DVD Snippets: Project-X

6/21/2012
BY KIRK BAIRD
BLADE STAFF WRITER

Project-X opens with a brief but telling disclaimer:

"The events portrayed in this film are fictional, and all stunts were performed by actors in a controlled environment. No one should attempt to re-create or re-enact any of the scenes, stunts or general activities portrayed in the film."

In other words, though a lot of the drunken acts may look cool in this film to younger, impressionable eyes, don't be stupid enough to try them at home. If only there were a warning for older viewers as well.

The movie, which debuted this week on Blu-ray and DVD, is built around an out-of-control house party in Los Angeles that climaxes with police in riot gear, a crazed drug dealer with a flamethrower, and enough neighborhood destruction to look like a war zone. And at the end of the movie, as the three high school dorks who threw the party reflect on their epic night of debauchery and its tremendous legal and financial costs, they wonder if it all was worth it.

Project X, of course, suggests that it was, and that this massive high school orgy of excess -- drugs, alcohol, and sex -- made these nobodies legends. The take-home message: fame, at any cost, is worth it.

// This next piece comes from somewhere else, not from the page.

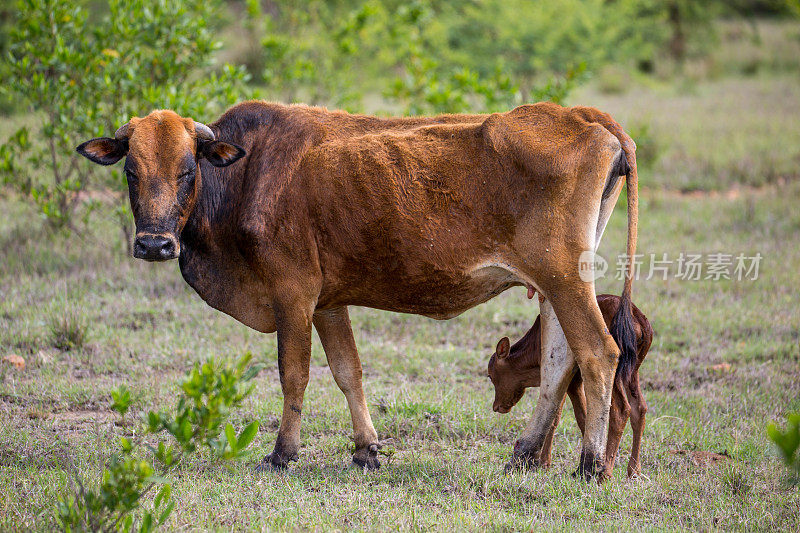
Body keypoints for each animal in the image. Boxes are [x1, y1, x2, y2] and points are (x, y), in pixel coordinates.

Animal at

Todd Phillips, the director of The Hangover movies, produced the movie, and Nima Nourizadeh makes his directorial debut. The film stars three unknowns: Oliver Cooper (Costa), Thomas Mann (Thomas), and Jonathan Daniel Brown (JB). It's Toledo-born Sylvania High School graduate Cooper as the obnoxious party instigator and barely tolerable loudmouth who makes the biggest impression. Cooper has an undeniable screen presence and effectively carries the film's anything-for-a-laugh banner. He shows screen potential.

But this was at best an hour's worth of material, and at 90 minutes Project X is blatantly padded. Nourizadeh stretches the film's run time with gratuitous images of scantily clad girls who are supposed to be in high school, making the low-angle shots of writhing dancers creepy to anyone old enough to legally buy beer.

Project-X knows its demographics. This raunchy comedy with some undeniably funny moments takes the escalating war among R-rated comedies of "Can you top this?" and goes nuclear with a stream of wild exploits and drunken stunts sure to attract teens and 20-somethings. The rest of us will just shrug our shoulders, watch Animal House for the hundredth time, and remember our high school and college days as being as wild as we think they were.

Project X: SRP: $35.99, Blu-ray, $28.99 DVD.